The company announced that it has launched the feature, dubbed Playable Ads, in the Windows Dev Center last week. Unlike Google’s version, which runs part of an app, Playable Ads lets you try a full Windows Store application as if it was natively installed on your device by streaming it for just three minutes.

That isn’t a particularly long period, admittedly; there are a number of games and productivity apps that require longer before determining if they’re worth your precious hard drive space. If, however, at the end of a session a user does decide they like the app, they can click on a link to install it.

Users don’t have to leave the app they’re currently in to try Playable Ads, and it’s possible to quit the stream at any point – you’re not locked into it for the full three minutes.
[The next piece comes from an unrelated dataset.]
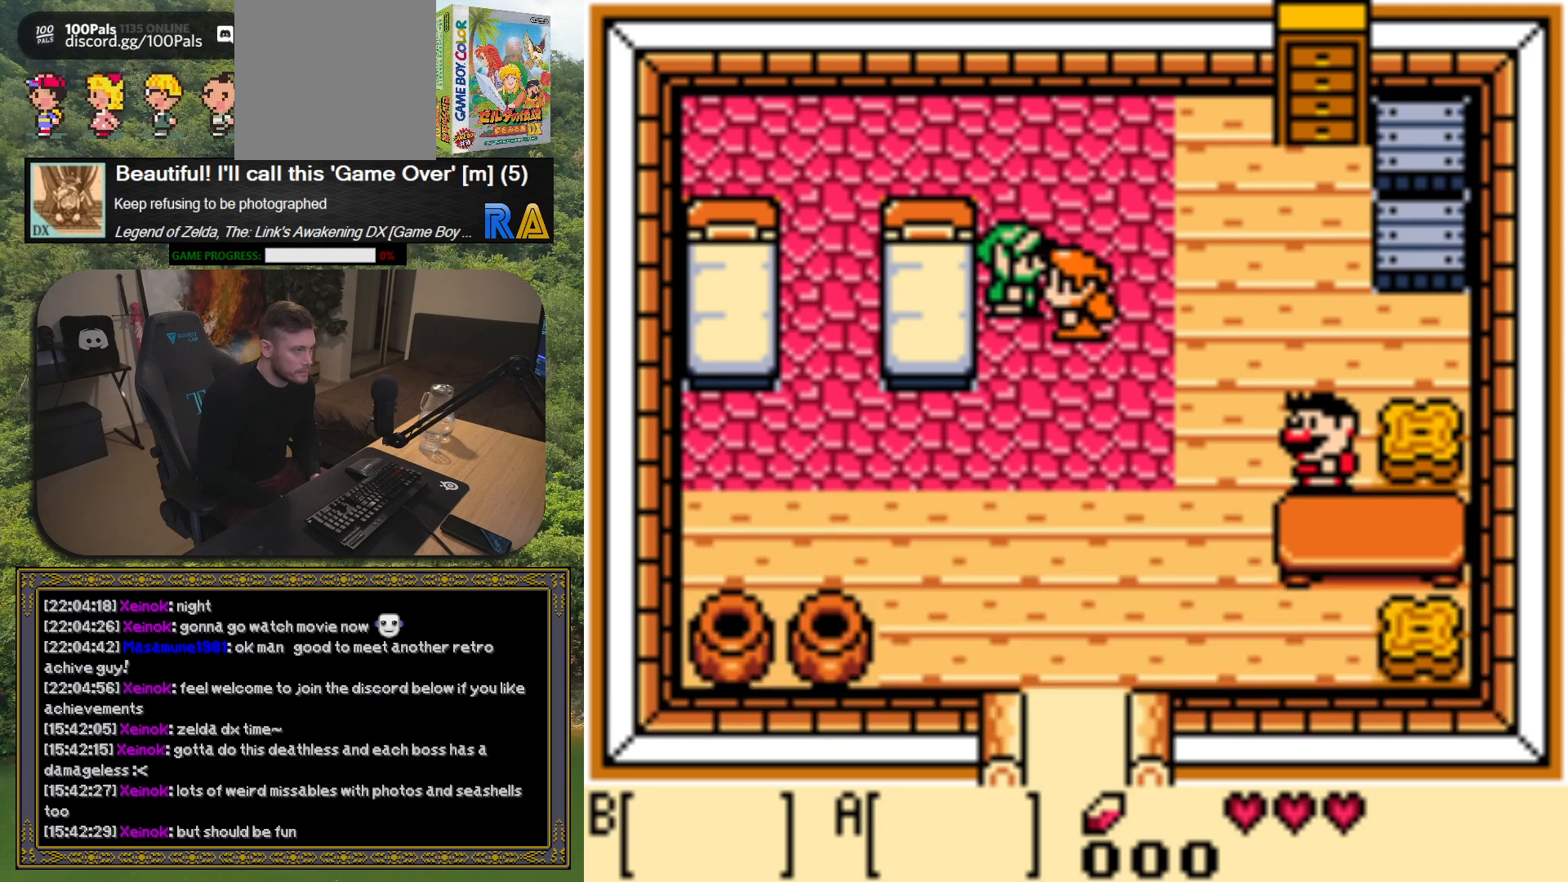
{"buttons": ["DPAD_DOWN"], "left_stick": "center", "button_events": [[150, "DPAD_DOWN", "down"]]}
For some applications, particularly those that aren’t free, Playable Ads could prove very useful and is likely to give a better idea of what an app is like than screenshots and brief descriptions in the Windows Store. And the best part for developers is that they don’t have to add anything extra to their applications. Microsoft takes care of all the work that’s required to support Playable Ads.

The feature is still in a limited preview. Microsoft hasn’t said when it’s getting a wider rollout, but expect it to arrive sooner rather than later.